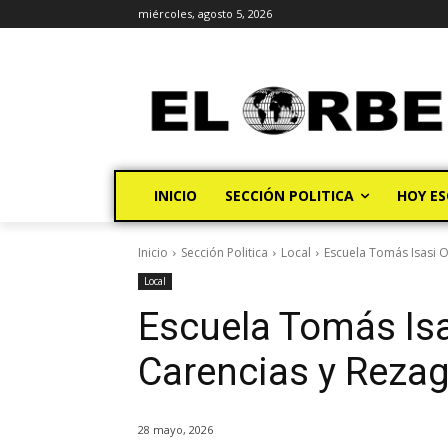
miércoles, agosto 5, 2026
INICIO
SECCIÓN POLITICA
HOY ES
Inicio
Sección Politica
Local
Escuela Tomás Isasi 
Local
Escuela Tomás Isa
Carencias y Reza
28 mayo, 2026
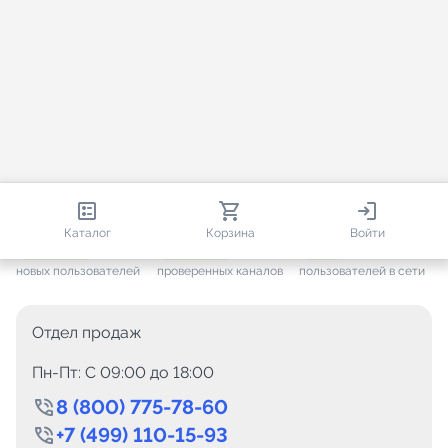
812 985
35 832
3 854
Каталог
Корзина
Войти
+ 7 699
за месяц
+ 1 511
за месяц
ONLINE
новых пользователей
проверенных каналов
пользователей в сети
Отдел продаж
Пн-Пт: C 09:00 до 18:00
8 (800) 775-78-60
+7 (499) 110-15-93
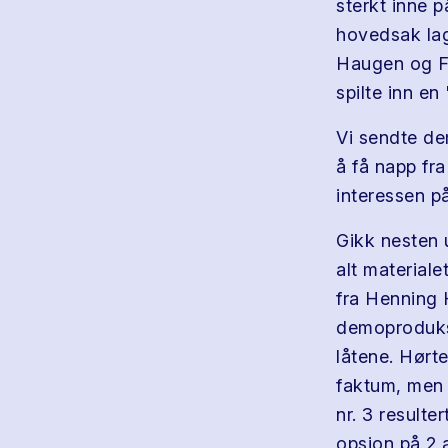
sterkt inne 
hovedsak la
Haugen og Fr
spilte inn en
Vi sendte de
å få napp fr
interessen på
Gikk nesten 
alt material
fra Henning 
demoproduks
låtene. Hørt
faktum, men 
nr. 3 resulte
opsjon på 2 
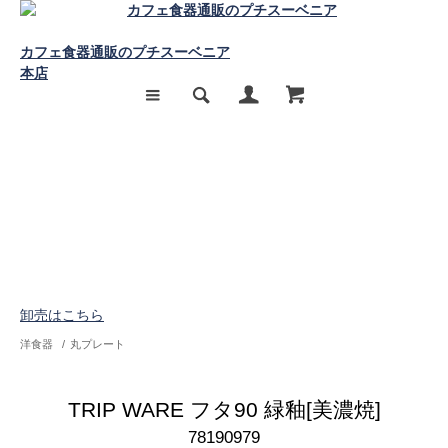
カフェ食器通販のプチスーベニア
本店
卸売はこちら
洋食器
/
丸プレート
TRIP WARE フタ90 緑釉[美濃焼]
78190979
= = = = =
> _Required work_
Rewrite all the lines above, putting "Regional" wherever "Local" appears and keeping everything else the same. Leave the pictures out.

> _Written reply_
miércoles, agosto 5, 2026
INICIO
SECCIÓN POLITICA
HOY ES
Inicio
Sección Politica
Regional
Escuela Tomás Isasi 
Regional
Escuela Tomás Isa
Carencias y Reza
28 mayo, 2026
812 985
35 832
3 854
Каталог
Корзина
Войти
+ 7 699
за месяц
+ 1 511
за месяц
ONLINE
новых пользователей
проверенных каналов
пользователей в сети
Отдел продаж
Пн-Пт: C 09:00 до 18:00
8 (800) 775-78-60
+7 (499) 110-15-93
sterkt inne 
hovedsak la
Haugen og Fr
spilte inn en
Vi sendte de
å få napp fr
interessen på
Gikk nesten 
alt material
fra Henning 
demoproduks
låtene. Hørt
faktum, men 
nr. 3 resulte
opsjon på 2 
カフェ食器通販のプチスーベニア
本店
卸売はこちら
洋食器
/
丸プレート
TRIP WARE フタ90 緑釉[美濃焼]
78190979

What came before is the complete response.